登場場面を「日本書紀(上)全現代語訳 宇治谷孟(講談社学術文庫)」から引用します。
その妻と泉平坂(よもつひらさか)で相争うとき、伊弉諾尊がいわれるのに、「はじめあなたを悲しみ慕ったのは、私が弱虫だった」と。このとき泉守道者が申し上げていうのに、「伊弉冉尊のお言葉がありまして『私はあなたともう国を生みました。どうして更にこの上生むことを求めましょうか。私はこの国にとどまって、ご一緒には参りません。』と」。このとき菊理媛神がもうしあげられることがあった。伊弉諾尊はこれをお聞きになり、ほめられた。ただし自ら黄泉の国を見られた。これが不詳であった。それでそのけがらわしいものをすすぎ洗おうと思って出かけて阿波の水門と速吸名門をごらんになった。ところがこの二つの海峡は、潮流がはなはだ速かった。それで、橘の小門に帰られて、払いすすぎをなさった。
ん?これはもう舞台が阿波だ!
原文では、「粟門及速吸名門」となっています。伊弉諾命が禊祓いをしたとして「古事記」に記されている「竺紫日向之橘小門之阿波岐原」は阿波だという説もあります。

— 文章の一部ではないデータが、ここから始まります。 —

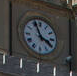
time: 3:56
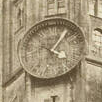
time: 4:04
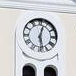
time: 12:28
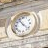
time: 11:22
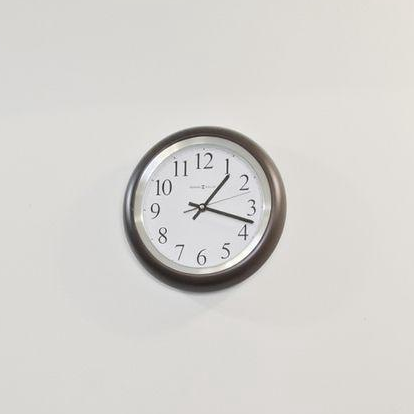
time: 1:17
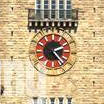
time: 2:23
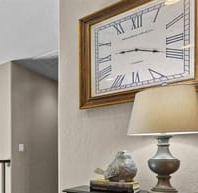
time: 9:18
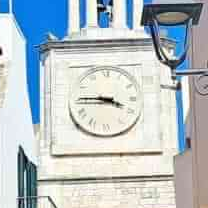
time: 3:45
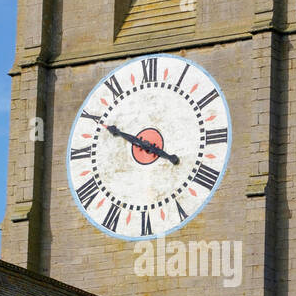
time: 3:49
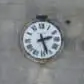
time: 2:26
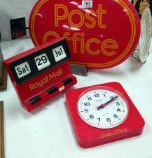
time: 2:11
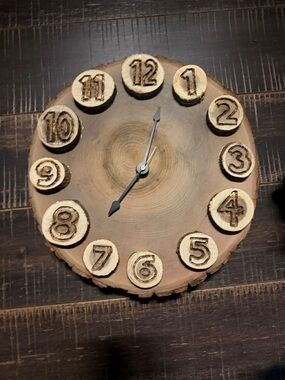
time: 12:37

菊理媛命は、加賀国一宮の延喜式内社白山比咩神社の主祭神である白山比咩神と同一視されています。白山比咩神社は石川県の霊峰白山の麓に鎮座しており、白山を御神体としています。全国にある白山比咩神社や白山神社で祀られています。
しかし、菊理媛命と白山比咩神がなぜ同一視されるようになったのかについては諸説あるようではっきりしたことはわかっていません。
勝命神社に祀られている菊理媛命は、もとは九栗神社に祀られていたのですから、白山信仰とは関係がないと考えられます。
菊理媛命は何と言ったのか?
伊弉諾尊は、菊理媛命が言ったことに納得して黄泉の国を去っています。菊理媛命が何と言ったのかは書かれていませんから、妄想するしかありません。

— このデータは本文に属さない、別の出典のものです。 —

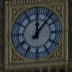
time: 12:07
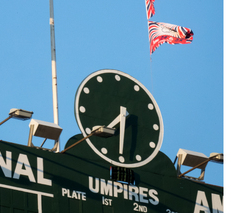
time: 7:30
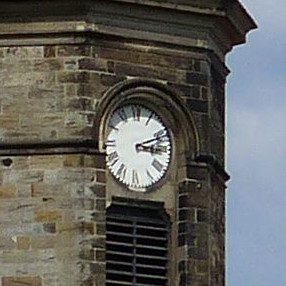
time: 3:11
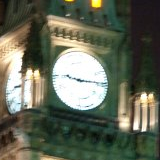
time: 9:14
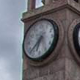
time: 6:37
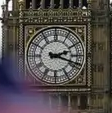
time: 2:18
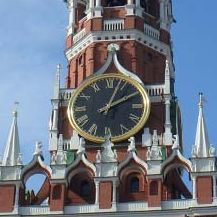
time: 2:03
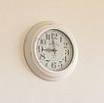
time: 8:58
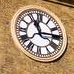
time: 11:13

ある説では、伊弉諾尊に禊祓いの方法を教えたのではないかという説があります。これは、菊理媛命の「くくり」というのが「くぐる」という意味だとして、「水をくぐる」すなわち、水に潜って穢れをはらうとよいと教えてもらったという理由によるものです。
しかし、菊理媛命は、泉守道者が伝えた「私はあなたともう国を生みました。どうして更にこの上生むことを求めましょうか。私はこの国にとどまって、ご一緒には参りません。」という伊弉冉尊の言葉に付け加えて何か言っているので、穢れをはらう方法というのは文脈が合わない気がします。

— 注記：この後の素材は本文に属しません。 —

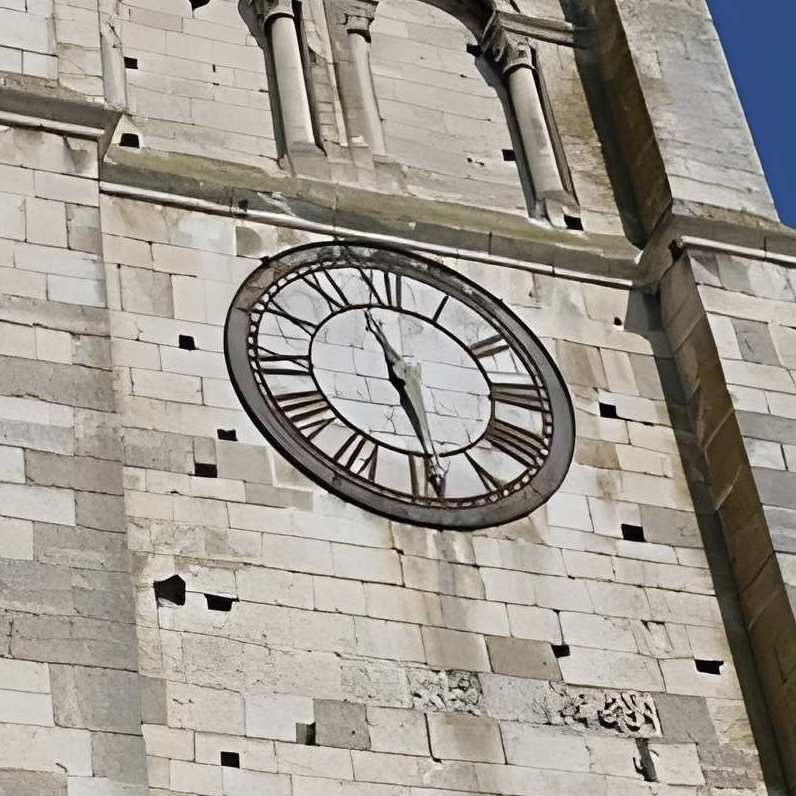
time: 11:28
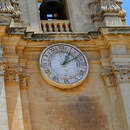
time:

日本書紀の本文には、泉津平坂で伊弉諾尊と伊弉冉尊が争う様子が記されています。
伊弉諾尊はもう黄泉平坂につかれたともいう。そこで千引の磐で、その坂路を塞ぎ、伊弉冉尊と向き合って、縁切りの呪言をはっきりといわれた。そのとき、伊弉冉尊がいわれるのに「愛するわが夫よ。あなたがそのようにおっしゃるのならば、私はあなたが治める国の民を一日に千人ずつ絞め殺そう」と。伊弉諾尊が答えて言われる。「愛するわが妻がそのようにいうなら、私は一日に千五百人ずつ生ませよう」と。~「日本書紀(上)全現代語訳 宇治谷孟(講談社学術文庫)」~
つまり、伊弉諾尊が絶縁を告げたあと、伊弉冉尊が「そんなこというなら、伊弉諾尊の治める国の民を千人殺すぞ」と、絶縁に対して異議があるようなこと言っています。
ここに、一書の話を加えると、泉守道者が、「いやいやそう言ってはいますが、黄泉の国に留まってあなたと一緒には行かないと言っていたよ。」と伝えたということになります。
そこで、最後に、菊理媛命が「そうそう、伊弉冉尊は、あなたを恨んではないですよ。だから、早く行ってはどうですか?」みたいなことを耳打ちしたのではないかと思うのです。
その言葉を聞いた伊弉諾尊は、「確かにそうだな。愛する妻と遺恨を残したまま別れるところだった。」と菊理媛命に礼を言って去っていったのではないかと思います。
まさに、伊弉諾尊と伊弉冉尊の争いを締めくくったのが菊理媛命だったのです。
「締めくくり」で「くくりひめ」・・・。最後はダジャレ・・・。